Problem requirements: With the pictures left aside, write out exactly the lines of the listing below from the line with "The National" to the line with "Patricia Baidoo, Springfield, 051301793", both included, and only those.

Input:
++++++++

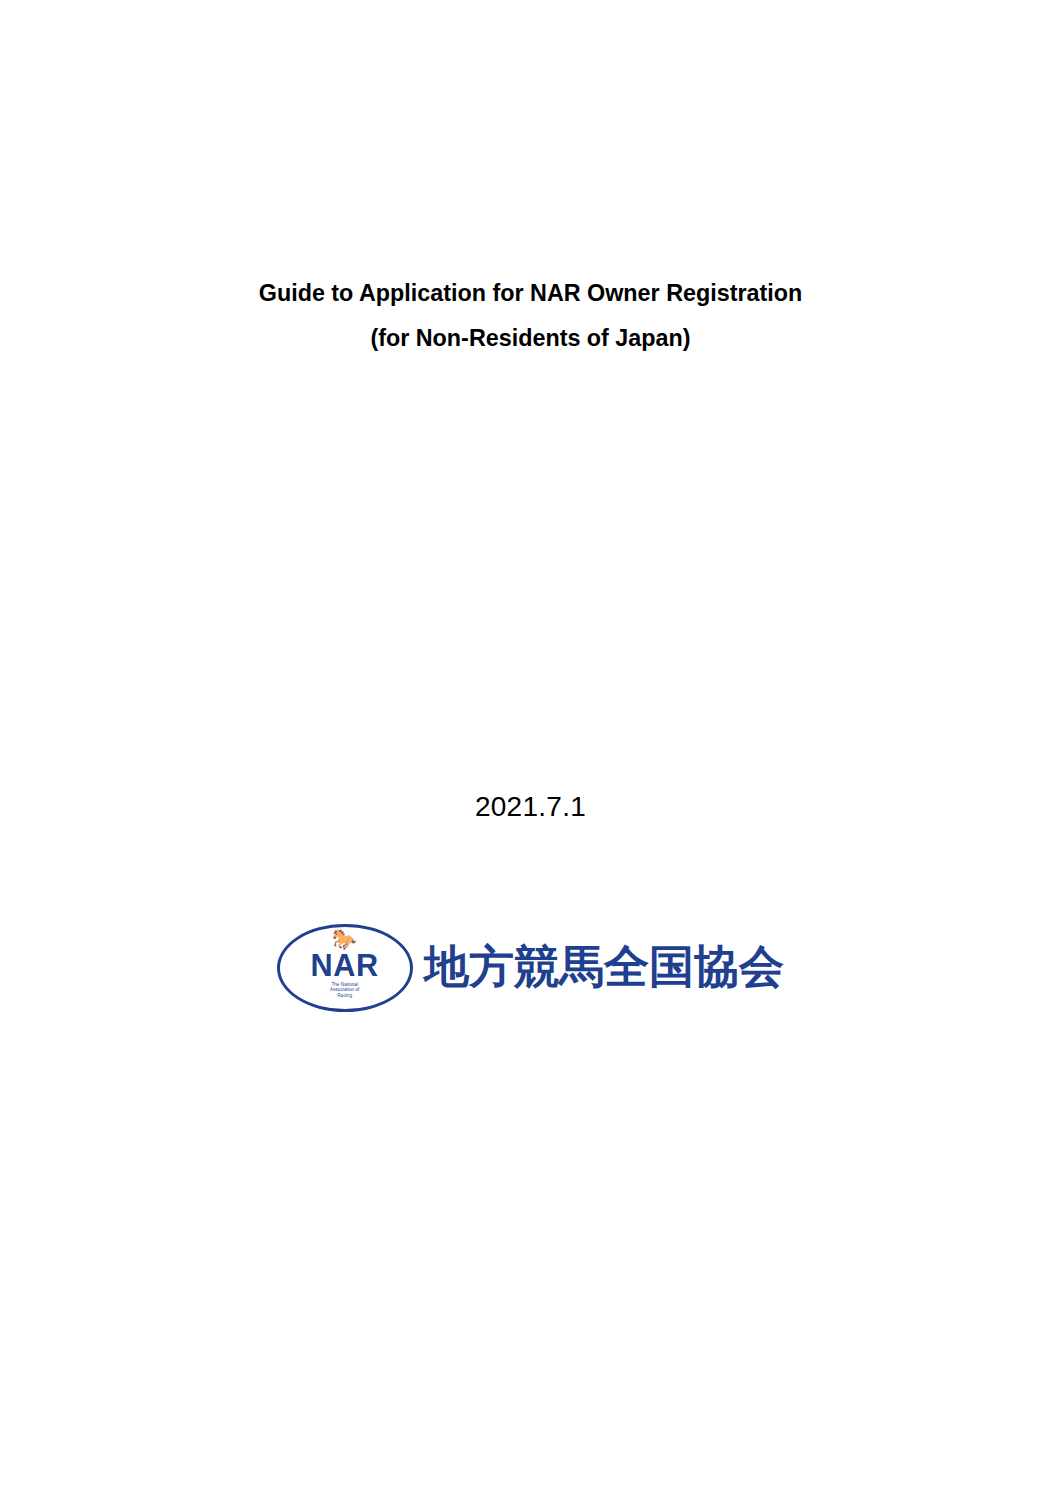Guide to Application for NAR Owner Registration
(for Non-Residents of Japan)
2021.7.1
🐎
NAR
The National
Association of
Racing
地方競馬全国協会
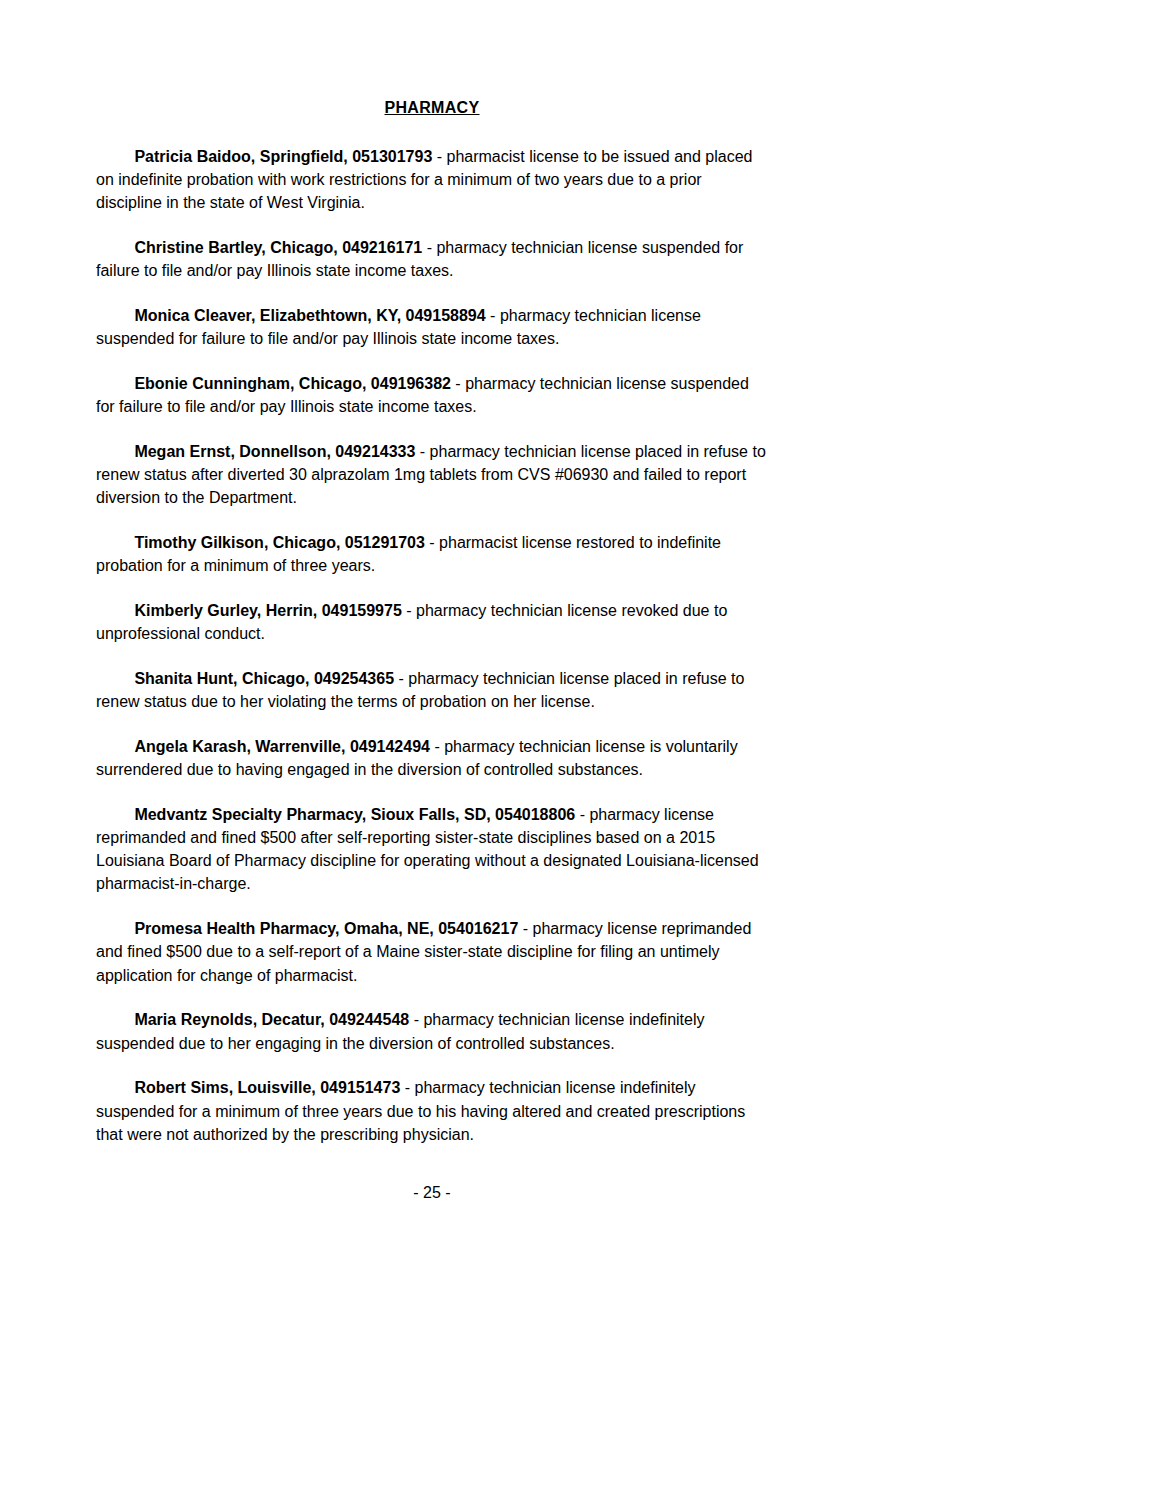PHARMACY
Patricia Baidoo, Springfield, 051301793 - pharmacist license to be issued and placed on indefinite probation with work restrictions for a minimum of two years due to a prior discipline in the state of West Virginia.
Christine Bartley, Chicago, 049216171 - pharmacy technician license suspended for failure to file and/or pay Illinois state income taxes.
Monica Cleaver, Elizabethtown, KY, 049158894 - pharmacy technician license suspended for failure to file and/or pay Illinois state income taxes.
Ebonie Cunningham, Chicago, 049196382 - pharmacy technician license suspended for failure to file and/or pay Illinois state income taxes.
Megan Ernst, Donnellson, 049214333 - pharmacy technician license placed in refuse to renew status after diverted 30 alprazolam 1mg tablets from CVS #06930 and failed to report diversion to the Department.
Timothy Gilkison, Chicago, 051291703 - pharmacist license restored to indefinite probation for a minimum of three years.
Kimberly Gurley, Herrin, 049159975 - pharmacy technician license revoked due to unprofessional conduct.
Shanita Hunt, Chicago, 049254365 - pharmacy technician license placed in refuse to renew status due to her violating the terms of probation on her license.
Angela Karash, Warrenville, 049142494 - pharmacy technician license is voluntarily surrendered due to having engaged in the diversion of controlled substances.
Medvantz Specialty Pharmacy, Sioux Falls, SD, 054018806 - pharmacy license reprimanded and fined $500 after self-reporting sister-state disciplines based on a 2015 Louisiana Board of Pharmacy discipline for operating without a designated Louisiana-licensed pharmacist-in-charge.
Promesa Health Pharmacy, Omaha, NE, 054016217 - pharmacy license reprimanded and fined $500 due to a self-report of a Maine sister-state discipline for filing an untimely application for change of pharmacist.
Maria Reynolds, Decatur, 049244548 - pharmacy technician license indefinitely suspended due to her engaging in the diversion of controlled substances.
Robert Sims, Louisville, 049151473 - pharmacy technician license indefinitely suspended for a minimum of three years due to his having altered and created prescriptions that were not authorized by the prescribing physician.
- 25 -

++++++++

Exercise response:
The National
Association of
Racing
地方競馬全国協会
PHARMACY
Patricia Baidoo, Springfield, 051301793 - pharmacist license to be issued and placed on indefinite probation with work restrictions for a minimum of two years due to a prior discipline in the state of West Virginia.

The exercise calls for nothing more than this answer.